Boeing reported another dismal quarter from Boeing which has emerged as one of the companies most directly impacted by the global covid pandemic. For the second quarter, Boeing, which said that results are still significantly impacted by Covid-19, reported a 25% drop in revenue to $11.81, badly missing estimates of $12.99, resulting in a $2.4 billion loss which translated into a $4.79 loss per share, which while better than the $5.21 per share loss a year ago, was far worse than the $2.54 loss expected…
… as a result of a “slow, uneven” business environment recovery, with defense, government service operations providing stability, but not enough and forcing the company to raise (a lot) of additional debt to bolster liquidity. As a reminder, Boeing’s best-selling plane, the 737 Max, has been grounded since March 2019 following two fatal crashes. Regulators aren’t expected to clear the planes to fly again before the fall.
The company confirmed plans to slow production of its main commercial aircraft as the coronavirus pandemic hurts demand for new planes and its best-selling 737 Max jets remain grounded. Boeing said it would further cut 787 production to just six per month in 2021, the production rate of the 777/777x will be gradually cut to 2 per month in 2021, while it gradually increases manufacturing of its 737 Max to 31 a month by the beginning of 2022, compared with plans to do so next year.
Some more details from the quarter:
- 2Q total commercial planes deliveries 20, down a massive -78% y/y, and below the estimate of 24.40
- 2Q Commercial Airplanes revenue $1.63 billion, estimate $3 billion
- 2Q Defense, Space & Security revenue $6.59 billion, estimate $7.02 billion (need moar wars)
- 2Q Global Services revenue $3.49 billion, estimate $3.29 billion
Even the company’s backlog was hit, dropping 14% Y/Y to just $409BN, a number that continues to shrink by the day.
Some more headlines, which indicate that the company’s buyback – the source of so much joy in previous years and so much pain now – is finally over:
- Boeing Terminated Share Repurchasing Program
- Boeing: Est. Will Take 3 Yrs to Return to 2019 Passenger Levels
- Boeing Says Taking Actions Incl Reducing Employment Levels
- Boeing: We’ll Complete Production of the Iconic 747 in 2022
- Boeing Sees 737 Production Rate 31/Month by Beginning of 2022
- Boeing Global Services Saw $923M Charge on Covid-19 Impacts
- Boeing: Need to Evaluate Most Efficient Way to Produce the 787
Boeing’s CEO Dave Calhoun in April said air travel demand will likely take two or three years to recover. International demand has been particularly soft, hurting the outlook for Boeing’s widebody commercial planes, like the 787 Dreamliner. The International Air Transport Association, a trade group that represents most of the world’s airlines, on Tuesday said it expects passenger air travel demand globally to recover to 2019 levels in 2024, a year later than it previously forecast.

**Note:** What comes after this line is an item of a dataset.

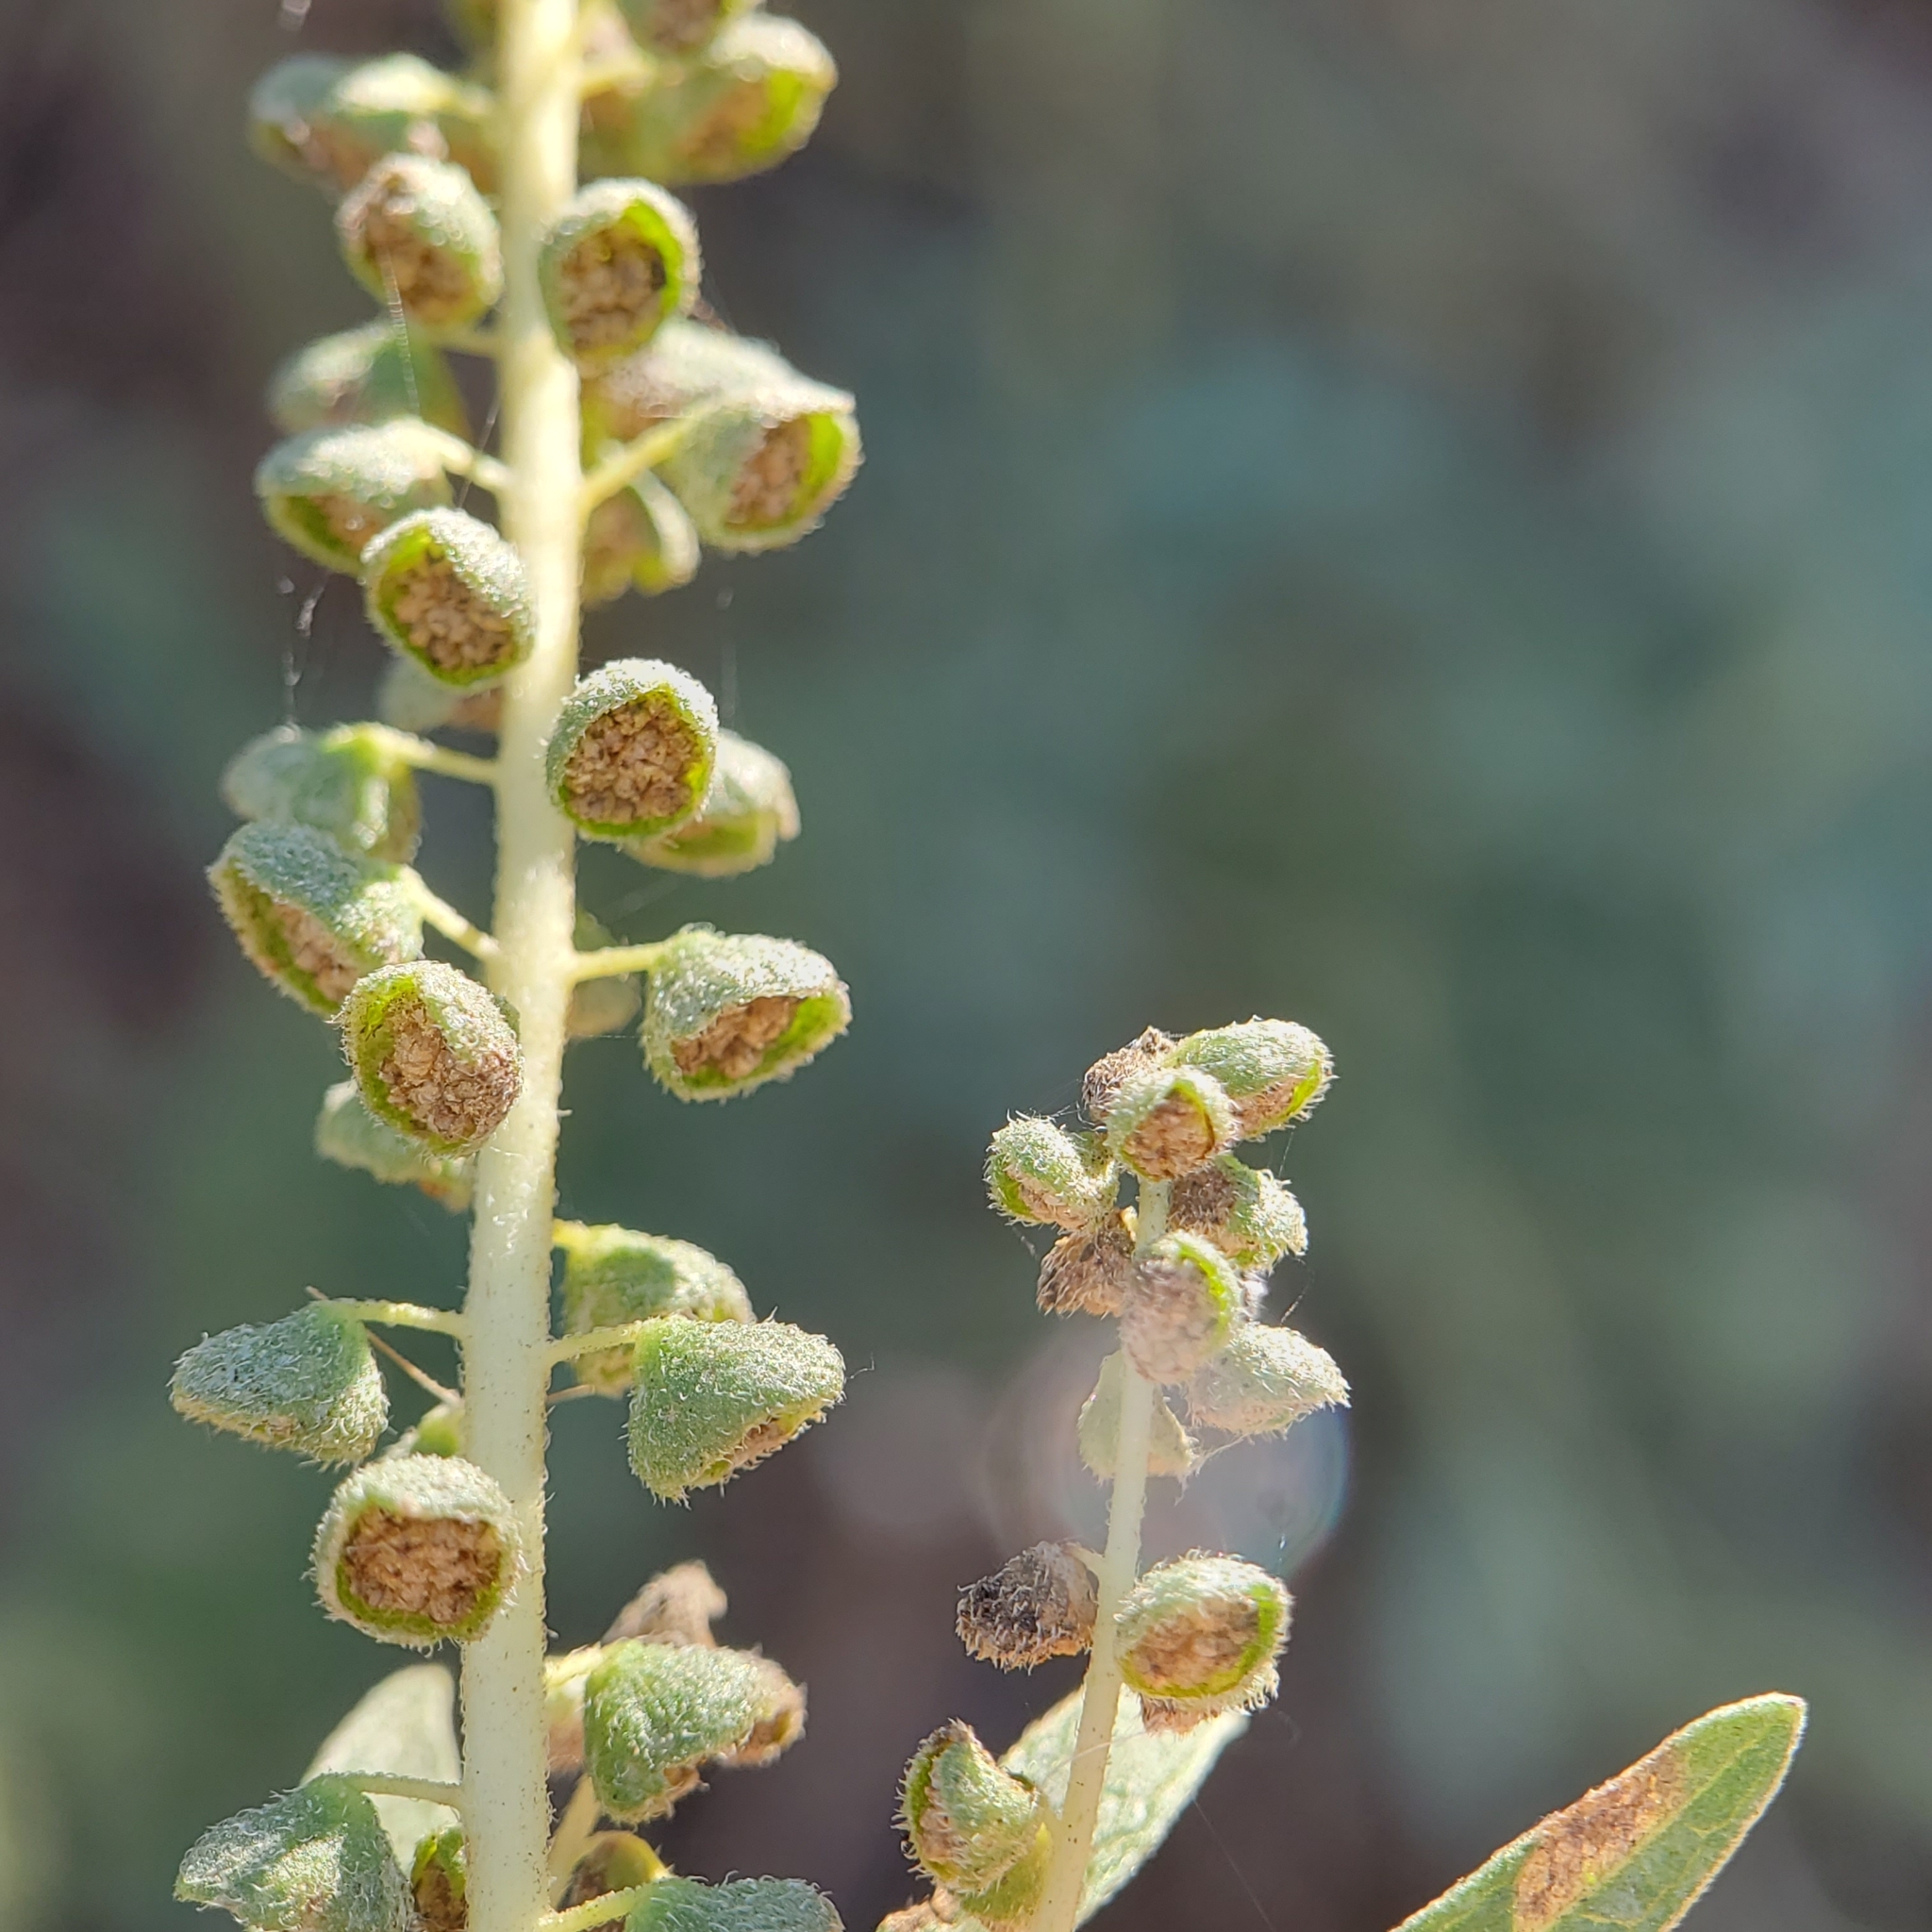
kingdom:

Boeing has more than 470 planes sitting on the ground that haven’t been delivered to customers, most of them 737 Max jets, according to consulting firm Ascend by Cirium. Meanwhile, more than a third of its active fleet is currently parked.

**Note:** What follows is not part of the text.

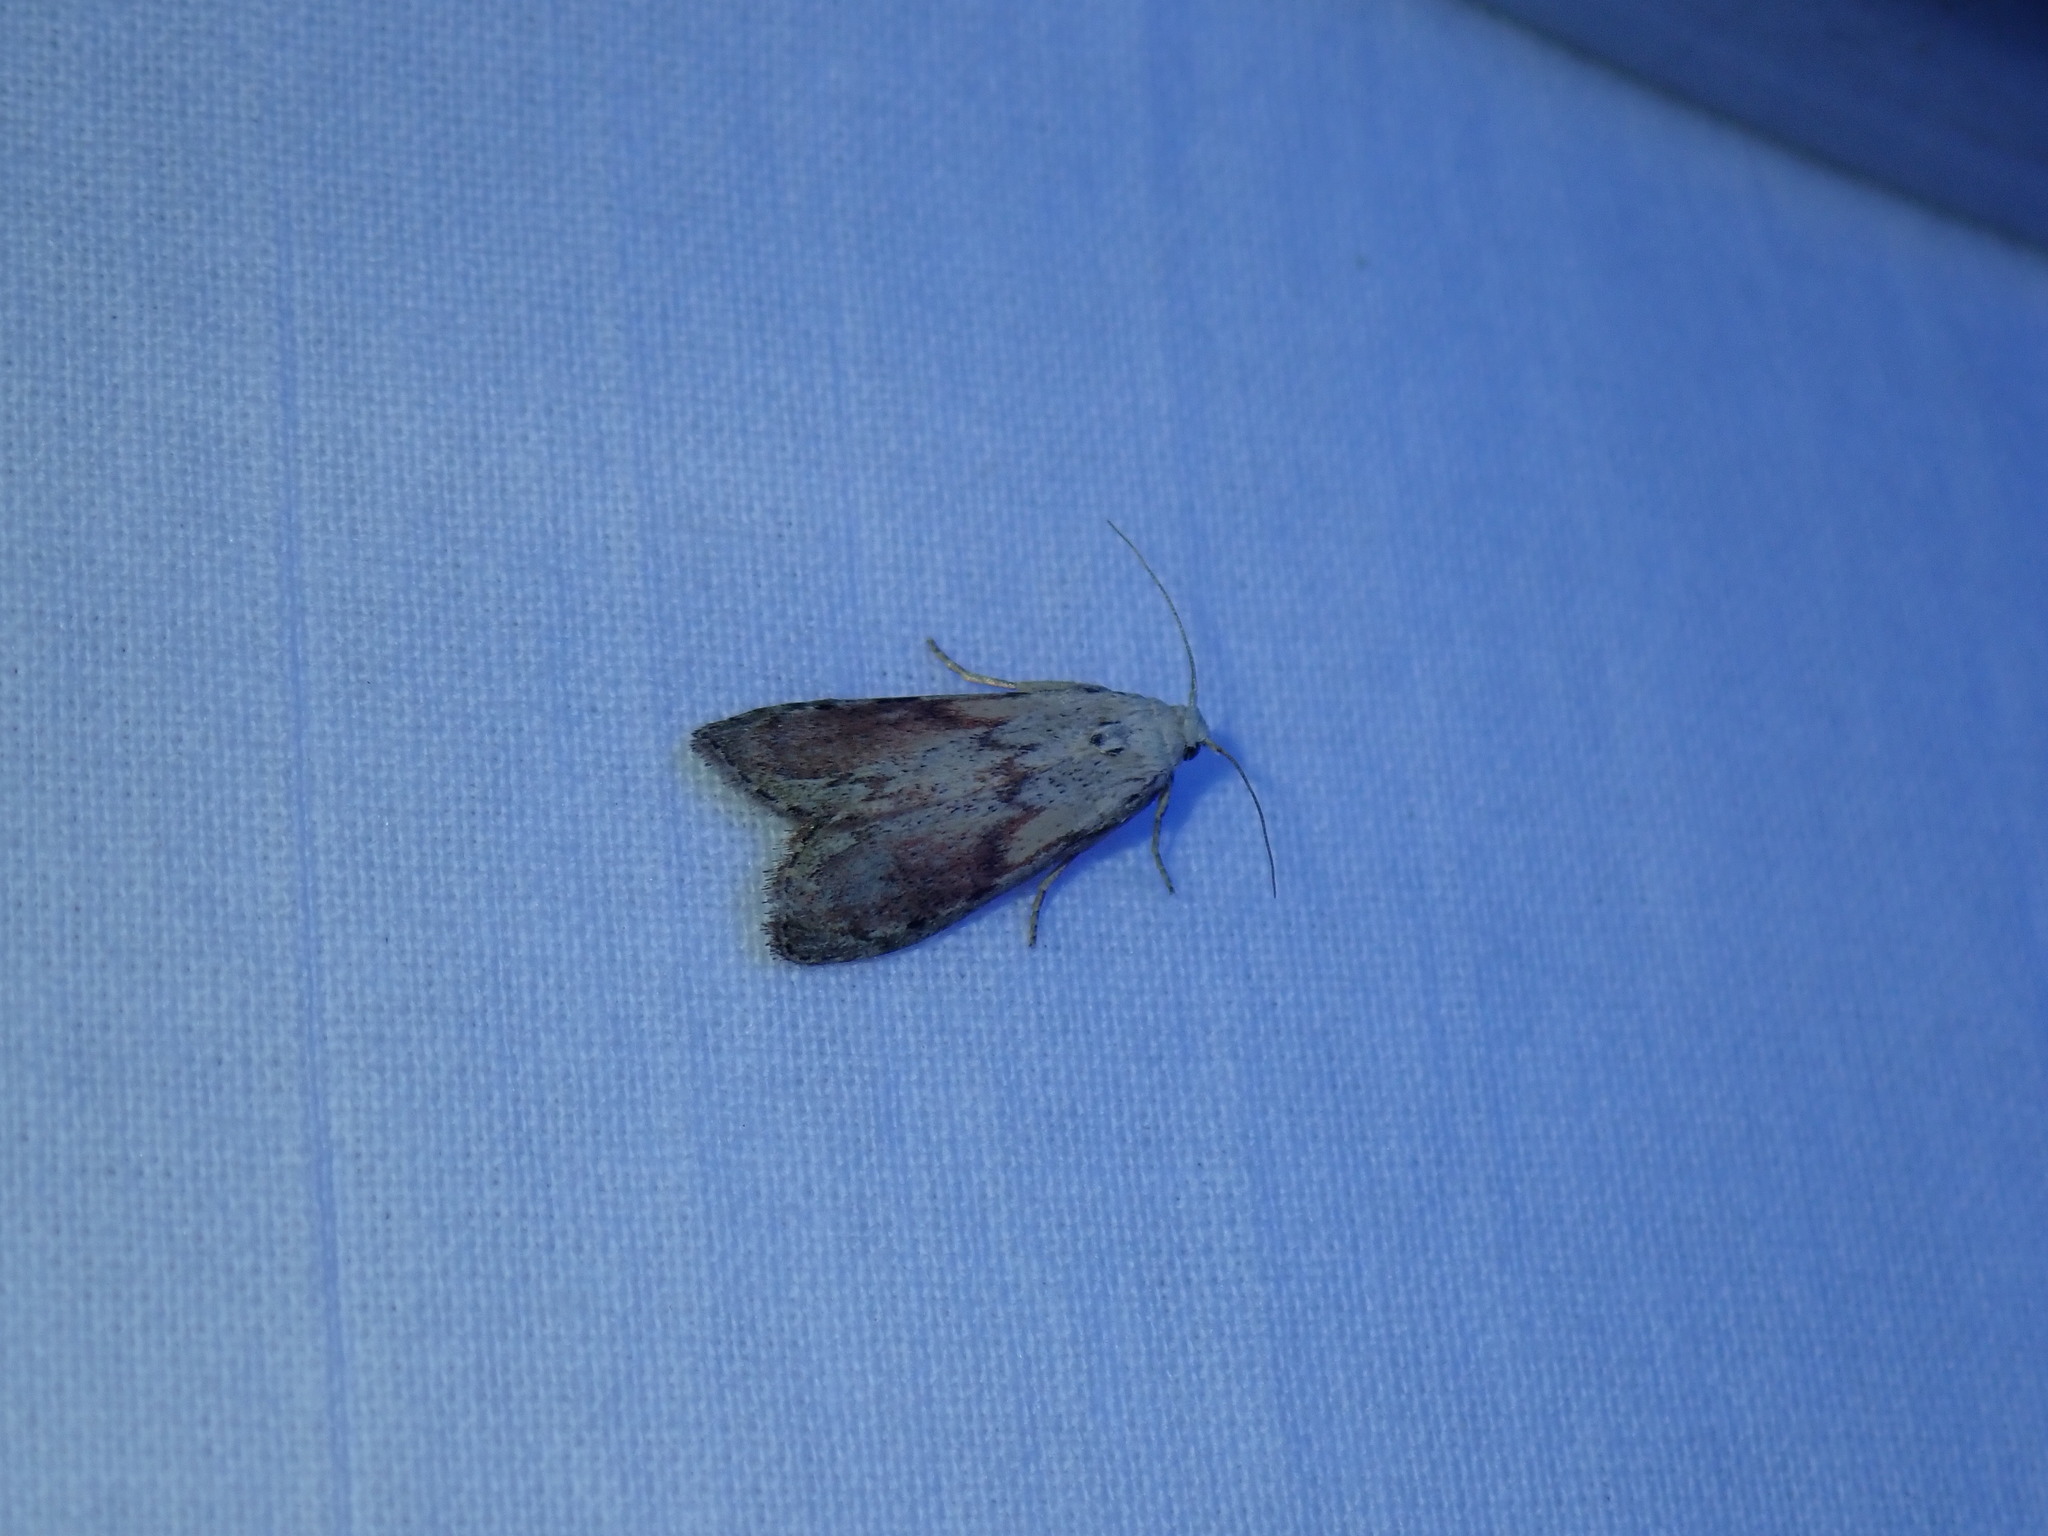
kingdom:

As CNBC notes, Boeing’s CEO Dave Calhoun in April said air travel demand will likely take two or three years to recover. International demand has been particularly soft, hurting the outlook for Boeing’s widebody commercial planes, like the 787 Dreamliner. The International Air Transport Association, a trade group that represents most of the world’s airlines, on Tuesday said it expects passenger air travel demand globally to recover to 2019 levels in 2024, a year later than it previously forecast.
While the income statement was ugly, the balance sheet was downright scary, with Boeing scrambling to load up on as much cash as it could, adding almost $17 billion in liquidity, this was done at the expense of a surge in debt.
To save costs, Boeing has been slashing overhead and said this spring it aims to cut 10% of its workforce of about 160,000 people. It has also shored up liquidity with a monster $25 billion debt sale in April, Boeing’s largest ever, to help weather the crisis. And while Boeing added $17BN in cash, its debt rose even more, surging by over $20BN in the past quarter! It is only a matter of time before Boeing is downgraded to junk.
While Boeing has a lot of cash on its balance sheet to weather the storm, it has yet to end the 16-month grounding of the 737 Max and the pandemic’s devastation of air travel means the planemaker’s recovery will take years.
Yet despite the dismal results, Boeing’s shares were trading higher on the results, up more than 1% in premarket trading as investors focused on one sliver of positive news: that cash burn wasn’t as bad as they feared. As context, the company burned more than $5 billion in the quarter!
Yet while shares were up 1.3% to $173.02, the stock is trading at roughly half its value from a year ago.
The pandemic has driven up financial losses at Boeing’s airline customers and hurt demand for new planes, though Boeing was in crisis before coronavirus spread around the world.